Sustainability and Production Efficiency
Beyond reliability, the unified soldering method delivers environmental wins:
- 43 tonnes CO₂ savings per year: Removing the wave solder bath cut natural gas consumption and maintenance of the wave machine.
- Reduced chemical waste: Eliminating flux residues from wave solder reduces rinse water and associated effluent treatment.
- Energy alignment: A single reflow oven footprint uses 30% less power than separate reflow-plus-wave equipment combined.
This aligns with Raspberry Pi Foundation’s commitment to lowering its carbon footprint. In early 2025, the Foundation also announced plans to trial novel bio-based solder pastes that could further reduce lifecycle emissions.
Latest Developments and Broader Impacts
Following the success on Raspberry Pi 5 production, Sony UK has extended intrusive reflow to the new Compute Module 5 line—launched March 2025—with its high-density 100-pin castellated connectors. Early yields exceed 98%, up from 94% on CM4. Industrial customers deploying CM5 in edge-AI gateways have reported lower maintenance visits and greater uptime.
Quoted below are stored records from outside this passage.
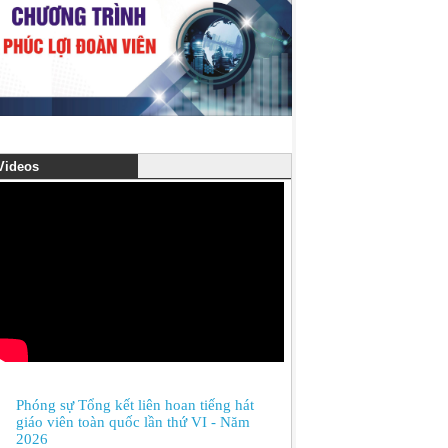
ideos
Phóng sự Tổng kết liên hoan tiếng hát
giáo viên toàn quốc lần thứ VI - Năm
2026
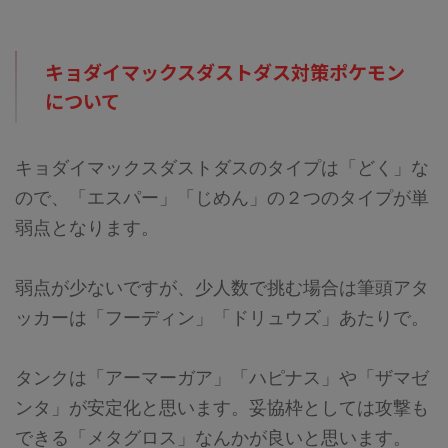
キョダイマックスダストダス
対策ポケモン
について
キョダイマックスダストダスのタイプは「どく」な
ので、「エスパー」「じめん」の２つのタイプが単
弱点となります。
弱点が少ないですが、少人数で挑む場合は筆頭アタ
ッカーは「フーディン」「ドリュウズ」あたりで。
タンクは「アーマーガア」「ハピナス」や「ザマゼ
ンタ」が安定化と思います。妥協枠としては攻撃も
できる「メタグロス」なんかが良いと思います。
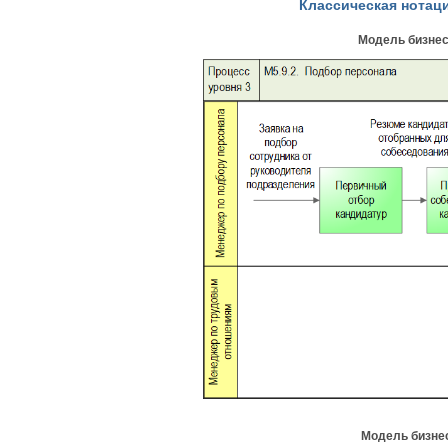
Классическая нотаци
Модель бизнес
Модель бизне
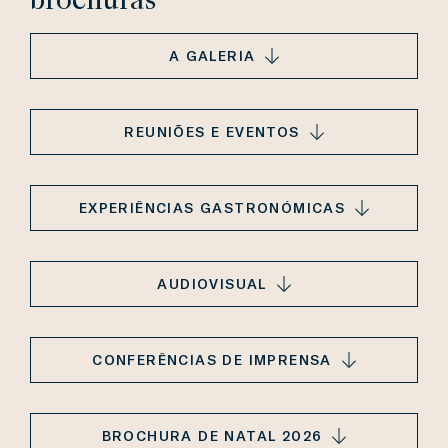
brochuras
A GALERIA
REUNIÕES E EVENTOS
EXPERIÊNCIAS GASTRONÓMICAS
AUDIOVISUAL
CONFERÊNCIAS DE IMPRENSA
BROCHURA DE NATAL 2026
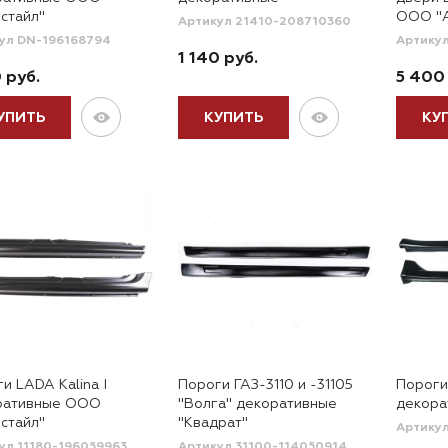
стайл"
ООО "А
Артикул 21410-208710360
ул DN-196168794
Артику
1 140 руб.
0 руб.
5 400
УПИТЬ
КУПИТЬ
КУ
и LADA Kalina I
Пороги ГАЗ-3110 и -31105
Пороги 
ративные ООО
"Волга" декоративные
декора
стайл"
"Квадрат"
Артику
ул 11180-196059963
Артикул 31100-114050914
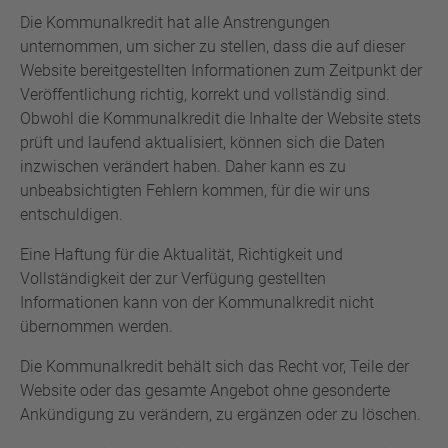
Die Kommunalkredit hat alle Anstrengungen
unternommen, um sicher zu stellen, dass die auf dieser
Website bereitgestellten Informationen zum Zeitpunkt der
Veröffentlichung richtig, korrekt und vollständig sind.
Obwohl die Kommunalkredit die Inhalte der Website stets
prüft und laufend aktualisiert, können sich die Daten
inzwischen verändert haben. Daher kann es zu
unbeabsichtigten Fehlern kommen, für die wir uns
entschuldigen.
Eine Haftung für die Aktualität, Richtigkeit und
Vollständigkeit der zur Verfügung gestellten
Informationen kann von der Kommunalkredit nicht
übernommen werden.
Die Kommunalkredit behält sich das Recht vor, Teile der
Website oder das gesamte Angebot ohne gesonderte
Ankündigung zu verändern, zu ergänzen oder zu löschen.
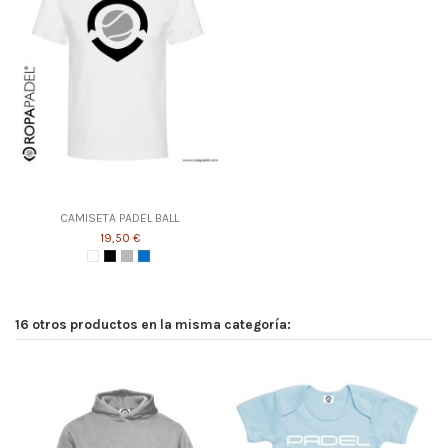
CAMISETA PADEL BALL
19,50 €
16 otros productos en la misma categoría:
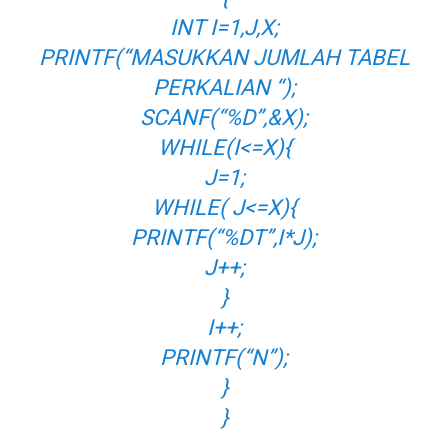
INT I=1,J,X;
PRINTF(“MASUKKAN JUMLAH TABEL
PERKALIAN “);
SCANF(“%D”,&X);
WHILE(I<=X){
J=1;
WHILE( J<=X){
PRINTF(“%DT”,I*J);
J++;
}
I++;
PRINTF(“N”);
}
}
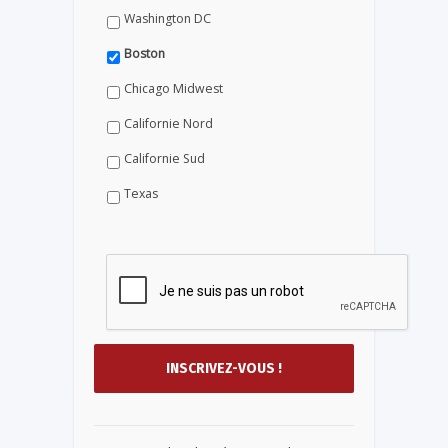
Washington DC
Boston
Chicago Midwest
Californie Nord
Californie Sud
Texas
What It Means for Hobbyists and OEMs
While home enthusiasts still rely on manual through-hole soldering, the professional move underscores why stencils and paste—paired with controlled reflow—deliver superior results. Companies offering small-batch PCB assembly now include hybrid reflow services, typically at <$0.05 per hole for runs over 100 boards.
“For anyone designing add-on HATs or custom boards, specifying components compatible with intrusive reflow (e.g., headers with anti-tombstone lugs) allows you to tap into these high-reliability lines,” advises Emily Zhang, a hardware engineer at Pi-centric startup BitBlitz.
Raspberry Pi’s soldering revolution sets a new benchmark in hobby-grade computing hardware, marrying industrial best practices with mass-market affordability. As PCB assembly continues to evolve—driven by finer pitches, mixed technologies, and sustainability targets—this single-stage reflow approach will likely become the norm, not just for Pi but for the wider IoT and embedded ecosystem.